Hello and thanks for a great tool.

I'm currently using our tool to display data in s3 folder.

In case when a new file is produced and uploaded to s3, the list of files is not updated and there is no way to display that data. Unfortunately, restarting gateway is non-trivial. Can you consider adding a button that would update the list of files? Thank you!

alokito commented 2 years ago

Hi @arogozhnikov ! It should be possible to efficiently check for files modified after a particular time in S3 per https://cloudaffaire.com/faq/how-to-list-aws-s3-bucket-contents-by-modified-date/ . I would like to try that first. Implementing an update button would complicate the user interface, as well as the internal interfaces of cellxgene-gateway.

alokito commented 2 years ago

Okay, it seems I was mistaken. After some additional reading, it appears that the query filtering happens client side. I will try to come up with some reasonably generic way to enable clearing of the s3cache. My current thinking is to add a query parameter to the list page, perhaps refresh=true, which tells it to clear the cache before listing the bucket contents. Does this sound reasonable?
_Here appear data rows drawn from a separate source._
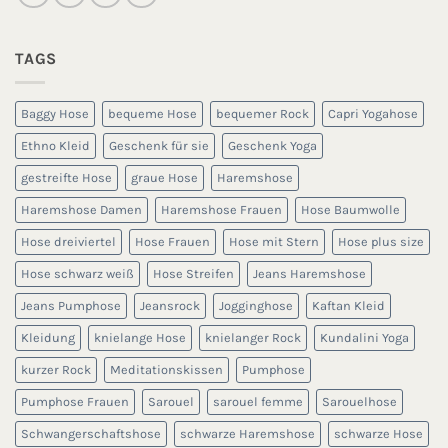
TAGS
Baggy Hose
bequeme Hose
bequemer Rock
Capri Yogahose
Ethno Kleid
Geschenk für sie
Geschenk Yoga
gestreifte Hose
graue Hose
Haremshose
Haremshose Damen
Haremshose Frauen
Hose Baumwolle
Hose dreiviertel
Hose Frauen
Hose mit Stern
Hose plus size
Hose schwarz weiß
Hose Streifen
Jeans Haremshose
Jeans Pumphose
Jeansrock
Jogginghose
Kaftan Kleid
Kleidung
knielange Hose
knielanger Rock
Kundalini Yoga
kurzer Rock
Meditationskissen
Pumphose
Pumphose Frauen
Sarouel
sarouel femme
Sarouelhose
Schwangerschaftshose
schwarze Haremshose
schwarze Hose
alokito commented 2 years ago

@arogozhnikov please take a look at https://github.com/Novartis/cellxgene-gateway/pull/60. The PR adds a "refresh" query param to trigger refresh of the S3 cache. I couldn't think of a generic way to add it to the UI, but you are free to modify the template to add it, or to link directly a url that ends in e.g. `filecrawl.html?refresh=true". Please let me know if this meets your use case and I will merge and cut a new release.

arogozhnikov commented 2 years ago

@alokito thank you, "?refresh=1" worked for me.

Broader, I think it's more wise to just always pass refresh to ls, as listing of folder is very cheap and fast.

Just as with FS, you ask listing each time, not cache locally folder contents. Does it make sense?

alokito commented 2 years ago

@arogozhnikov This should be addressed in v0.3.9, please confirm.

arogozhnikov commented 2 years ago

@alokito just tested and it works. Thank you so much for this tool!